Ex-ministra do Meio Ambiente e ex-candidata à Presidência participa de articulação que pedirá ao Congresso que faça uma comissão especial para debater políticas contra a crise ambiental

Marina Silva discursa em conferência na Universidade de Bogotá, nesta quinta.
Marina Silva discursa em conferência na Universidade de Bogotá, nesta quinta.JUAN BARRETO (AFP)

Marina Silva (Rio Branco, 1958) vem denunciando desde o início do Governo Jair Bolsonaro (PSL) o que considera ser um desmonte das políticas ambientais e o desmantelamento de instituições como o IBAMA e o ICMBio. Ambientalista, ex-ministra do Meio Ambiente (2003-2008) e candidata à Presidência da República nas últimas três eleições, em maio se reuniu em uma inédita frente com outros sete colegas que ocuparam a pasta antes de Ricardo Salles. Diante da crise política internacional desatada pelo aumento dos incêndios na Amazônia, que ela e outros especialistas creditam ao aumento de um desmatamento respaldado pela retórica e uma política permissiva do Governo, vem exigindo a demissão de Salles e aumentando o tom contra Bolsonaro.Também vem participando de um articulação com membros da sociedade civil para pedir ao Congresso que suspenda a tramitação de leis contra o Meio Ambiente e crie uma comissão externa que retome o debate sobre uma agenda sustentável.

Pergunta. Como a senhora vem acompanhando a crise ambiental na Amazônia? Por que diz que o Governo é o principal culpado?
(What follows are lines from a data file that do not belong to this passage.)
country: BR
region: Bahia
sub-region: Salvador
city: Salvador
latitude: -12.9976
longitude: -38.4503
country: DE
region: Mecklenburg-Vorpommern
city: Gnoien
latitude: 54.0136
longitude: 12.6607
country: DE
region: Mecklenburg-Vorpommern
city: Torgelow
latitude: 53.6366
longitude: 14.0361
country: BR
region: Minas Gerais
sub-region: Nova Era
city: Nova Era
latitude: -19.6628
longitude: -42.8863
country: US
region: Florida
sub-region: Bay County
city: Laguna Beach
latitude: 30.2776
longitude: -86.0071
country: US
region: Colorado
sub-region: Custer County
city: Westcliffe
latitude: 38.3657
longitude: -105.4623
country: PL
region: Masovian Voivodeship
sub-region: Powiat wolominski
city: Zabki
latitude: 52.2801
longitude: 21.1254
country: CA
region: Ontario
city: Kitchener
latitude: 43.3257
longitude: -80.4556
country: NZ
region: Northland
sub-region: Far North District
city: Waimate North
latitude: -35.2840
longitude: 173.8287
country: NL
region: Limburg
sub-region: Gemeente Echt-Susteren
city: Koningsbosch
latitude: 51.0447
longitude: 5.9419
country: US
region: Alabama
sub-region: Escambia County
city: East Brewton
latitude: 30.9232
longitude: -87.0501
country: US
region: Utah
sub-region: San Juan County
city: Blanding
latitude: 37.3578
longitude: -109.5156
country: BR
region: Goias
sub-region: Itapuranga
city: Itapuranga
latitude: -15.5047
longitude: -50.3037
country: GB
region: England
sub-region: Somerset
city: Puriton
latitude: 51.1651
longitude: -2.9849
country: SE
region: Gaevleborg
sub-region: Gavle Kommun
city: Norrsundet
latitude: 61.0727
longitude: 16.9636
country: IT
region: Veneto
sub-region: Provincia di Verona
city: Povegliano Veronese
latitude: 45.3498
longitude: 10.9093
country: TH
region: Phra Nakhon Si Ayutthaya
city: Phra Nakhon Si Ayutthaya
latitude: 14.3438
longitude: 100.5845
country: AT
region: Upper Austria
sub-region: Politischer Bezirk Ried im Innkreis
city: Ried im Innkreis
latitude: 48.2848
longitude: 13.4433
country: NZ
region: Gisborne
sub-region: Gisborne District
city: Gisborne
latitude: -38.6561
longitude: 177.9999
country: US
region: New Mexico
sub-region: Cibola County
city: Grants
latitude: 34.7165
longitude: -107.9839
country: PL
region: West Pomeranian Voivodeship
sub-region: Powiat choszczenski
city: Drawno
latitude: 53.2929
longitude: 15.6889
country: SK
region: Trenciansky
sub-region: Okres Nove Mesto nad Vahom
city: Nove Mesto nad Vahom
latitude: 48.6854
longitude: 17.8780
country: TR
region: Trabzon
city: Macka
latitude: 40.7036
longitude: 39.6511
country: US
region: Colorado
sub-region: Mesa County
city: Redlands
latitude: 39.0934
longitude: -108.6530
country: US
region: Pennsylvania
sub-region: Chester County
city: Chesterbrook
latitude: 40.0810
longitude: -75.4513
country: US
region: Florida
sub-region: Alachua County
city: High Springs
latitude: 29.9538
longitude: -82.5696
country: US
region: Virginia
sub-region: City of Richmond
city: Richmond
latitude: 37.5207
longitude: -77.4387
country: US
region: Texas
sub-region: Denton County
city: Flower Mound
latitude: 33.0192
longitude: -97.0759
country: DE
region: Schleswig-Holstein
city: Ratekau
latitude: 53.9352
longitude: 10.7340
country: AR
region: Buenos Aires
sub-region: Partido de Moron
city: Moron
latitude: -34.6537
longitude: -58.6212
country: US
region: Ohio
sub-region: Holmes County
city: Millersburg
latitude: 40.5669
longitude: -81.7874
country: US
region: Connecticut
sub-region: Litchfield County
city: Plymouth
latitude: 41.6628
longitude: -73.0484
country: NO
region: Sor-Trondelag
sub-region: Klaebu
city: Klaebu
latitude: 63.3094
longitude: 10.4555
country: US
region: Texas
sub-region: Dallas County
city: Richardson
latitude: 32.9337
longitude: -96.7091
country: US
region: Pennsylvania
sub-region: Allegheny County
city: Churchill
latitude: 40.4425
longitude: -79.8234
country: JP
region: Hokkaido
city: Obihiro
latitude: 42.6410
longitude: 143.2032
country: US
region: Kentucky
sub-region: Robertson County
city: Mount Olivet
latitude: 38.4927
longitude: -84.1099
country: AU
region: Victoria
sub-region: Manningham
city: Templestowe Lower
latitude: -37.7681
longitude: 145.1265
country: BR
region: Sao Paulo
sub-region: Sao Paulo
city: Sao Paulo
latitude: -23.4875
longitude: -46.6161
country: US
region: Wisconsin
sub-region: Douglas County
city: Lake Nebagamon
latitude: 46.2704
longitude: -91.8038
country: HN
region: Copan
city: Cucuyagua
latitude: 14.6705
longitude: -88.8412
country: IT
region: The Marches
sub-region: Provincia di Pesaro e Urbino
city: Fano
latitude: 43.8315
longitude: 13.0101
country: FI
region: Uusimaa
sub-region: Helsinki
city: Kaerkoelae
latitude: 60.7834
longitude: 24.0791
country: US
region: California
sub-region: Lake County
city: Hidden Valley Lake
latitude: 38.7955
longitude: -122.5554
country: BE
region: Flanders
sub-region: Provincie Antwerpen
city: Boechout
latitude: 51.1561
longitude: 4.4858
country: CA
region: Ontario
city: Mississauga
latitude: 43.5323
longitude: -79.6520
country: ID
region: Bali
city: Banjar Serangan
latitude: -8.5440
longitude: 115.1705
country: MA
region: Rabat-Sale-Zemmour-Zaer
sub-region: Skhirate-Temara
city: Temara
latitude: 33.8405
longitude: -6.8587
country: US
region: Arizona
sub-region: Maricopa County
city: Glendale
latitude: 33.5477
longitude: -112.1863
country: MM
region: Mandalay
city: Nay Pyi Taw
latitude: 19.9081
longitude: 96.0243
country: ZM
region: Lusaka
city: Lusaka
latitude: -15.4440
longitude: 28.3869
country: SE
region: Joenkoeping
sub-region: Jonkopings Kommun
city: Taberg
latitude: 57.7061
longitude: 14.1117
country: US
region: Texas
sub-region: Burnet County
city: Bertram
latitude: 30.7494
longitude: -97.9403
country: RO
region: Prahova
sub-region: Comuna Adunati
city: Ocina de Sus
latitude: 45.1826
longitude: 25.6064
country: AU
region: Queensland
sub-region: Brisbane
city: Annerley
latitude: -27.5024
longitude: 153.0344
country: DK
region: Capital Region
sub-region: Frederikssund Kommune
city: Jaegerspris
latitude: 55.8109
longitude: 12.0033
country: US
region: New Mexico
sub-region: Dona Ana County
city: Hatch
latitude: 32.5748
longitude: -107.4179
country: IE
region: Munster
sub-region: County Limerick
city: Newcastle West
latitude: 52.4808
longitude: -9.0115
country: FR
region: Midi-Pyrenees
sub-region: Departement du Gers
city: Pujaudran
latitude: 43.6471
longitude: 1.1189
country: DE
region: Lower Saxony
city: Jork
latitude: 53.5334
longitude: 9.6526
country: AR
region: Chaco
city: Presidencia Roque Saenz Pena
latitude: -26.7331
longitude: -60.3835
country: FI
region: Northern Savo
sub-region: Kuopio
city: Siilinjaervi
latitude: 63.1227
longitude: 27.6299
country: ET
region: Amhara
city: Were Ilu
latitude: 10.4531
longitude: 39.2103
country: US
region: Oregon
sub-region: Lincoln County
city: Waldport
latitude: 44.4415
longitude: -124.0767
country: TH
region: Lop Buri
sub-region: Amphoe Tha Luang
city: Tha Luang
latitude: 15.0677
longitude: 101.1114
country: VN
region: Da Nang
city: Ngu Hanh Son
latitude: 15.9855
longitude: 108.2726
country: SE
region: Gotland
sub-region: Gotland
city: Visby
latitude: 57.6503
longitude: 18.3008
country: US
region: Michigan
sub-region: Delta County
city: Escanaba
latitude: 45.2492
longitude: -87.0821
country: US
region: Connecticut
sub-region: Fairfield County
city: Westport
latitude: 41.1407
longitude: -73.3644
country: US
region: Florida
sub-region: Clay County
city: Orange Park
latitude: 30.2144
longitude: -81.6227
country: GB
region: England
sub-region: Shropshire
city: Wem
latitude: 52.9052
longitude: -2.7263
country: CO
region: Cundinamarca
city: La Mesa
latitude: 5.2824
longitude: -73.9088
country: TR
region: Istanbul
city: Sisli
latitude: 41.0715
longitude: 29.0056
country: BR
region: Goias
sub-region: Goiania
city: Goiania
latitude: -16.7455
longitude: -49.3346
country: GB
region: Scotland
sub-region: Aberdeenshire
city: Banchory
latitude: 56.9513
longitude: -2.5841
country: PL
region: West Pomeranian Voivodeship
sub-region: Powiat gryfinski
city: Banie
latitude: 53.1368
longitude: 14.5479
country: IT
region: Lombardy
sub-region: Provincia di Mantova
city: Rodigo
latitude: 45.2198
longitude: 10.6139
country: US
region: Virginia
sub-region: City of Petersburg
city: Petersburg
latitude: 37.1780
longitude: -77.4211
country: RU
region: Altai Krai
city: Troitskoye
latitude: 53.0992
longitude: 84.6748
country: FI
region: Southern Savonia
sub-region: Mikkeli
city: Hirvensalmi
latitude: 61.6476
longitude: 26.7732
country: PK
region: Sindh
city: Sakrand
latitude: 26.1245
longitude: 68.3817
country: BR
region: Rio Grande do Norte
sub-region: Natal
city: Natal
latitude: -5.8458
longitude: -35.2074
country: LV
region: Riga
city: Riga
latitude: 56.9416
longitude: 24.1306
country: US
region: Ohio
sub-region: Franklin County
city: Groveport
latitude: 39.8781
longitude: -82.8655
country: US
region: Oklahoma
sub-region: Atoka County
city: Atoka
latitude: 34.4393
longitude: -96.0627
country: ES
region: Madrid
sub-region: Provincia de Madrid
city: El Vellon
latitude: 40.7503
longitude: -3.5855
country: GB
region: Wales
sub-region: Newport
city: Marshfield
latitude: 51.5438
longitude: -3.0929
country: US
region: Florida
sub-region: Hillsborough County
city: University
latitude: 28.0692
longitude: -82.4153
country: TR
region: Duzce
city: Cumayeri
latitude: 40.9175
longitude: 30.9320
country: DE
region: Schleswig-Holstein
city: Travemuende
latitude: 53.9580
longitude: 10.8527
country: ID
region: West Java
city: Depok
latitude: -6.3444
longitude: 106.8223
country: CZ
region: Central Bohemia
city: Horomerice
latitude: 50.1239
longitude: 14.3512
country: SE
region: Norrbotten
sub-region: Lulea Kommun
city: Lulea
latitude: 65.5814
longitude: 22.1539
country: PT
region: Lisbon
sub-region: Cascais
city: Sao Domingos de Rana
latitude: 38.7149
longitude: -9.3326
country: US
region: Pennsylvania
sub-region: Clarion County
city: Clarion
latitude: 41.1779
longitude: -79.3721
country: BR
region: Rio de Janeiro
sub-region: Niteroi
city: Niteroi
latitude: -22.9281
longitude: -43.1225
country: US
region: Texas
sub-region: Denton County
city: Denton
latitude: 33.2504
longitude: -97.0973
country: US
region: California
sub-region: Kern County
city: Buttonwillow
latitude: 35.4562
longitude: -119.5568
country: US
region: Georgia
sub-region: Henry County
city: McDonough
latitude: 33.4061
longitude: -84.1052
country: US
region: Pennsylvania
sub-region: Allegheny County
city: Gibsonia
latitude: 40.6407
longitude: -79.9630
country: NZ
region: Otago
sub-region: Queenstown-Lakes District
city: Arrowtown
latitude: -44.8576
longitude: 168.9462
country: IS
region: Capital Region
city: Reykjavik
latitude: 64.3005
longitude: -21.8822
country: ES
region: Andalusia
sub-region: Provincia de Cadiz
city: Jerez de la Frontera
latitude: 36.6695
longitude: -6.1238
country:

Resposta. Infelizmente, o que está acontecendo é em função das políticas completamente desastrosas e desastradas e irresponsáveis do governo Jair Bolsonaro. Desde a campanha ele vem fazendo uma verdadeira invocação ao descontrole do desmatamento. Por isso houve tanta invasão de terra publica. Foi quando ele começou a criticar a fiscalização e o que chama de indústria das multas, quando mandou projeto de lei dizendo que não precisava de licença ambiental para desmatar... Quando Salles enfraqueceu o Serviço Florestal e o transferiu para o Ministério da Agricultura, quando não deu suporte para o IBAMA e acabou com as políticas de controle, de fiscalização e de combate ao desmatamento... Em dez anos reduzimos o desmatamento em 83%. Eles tiraram o gênio da garrafa e não têm competência para lidar com essa situação.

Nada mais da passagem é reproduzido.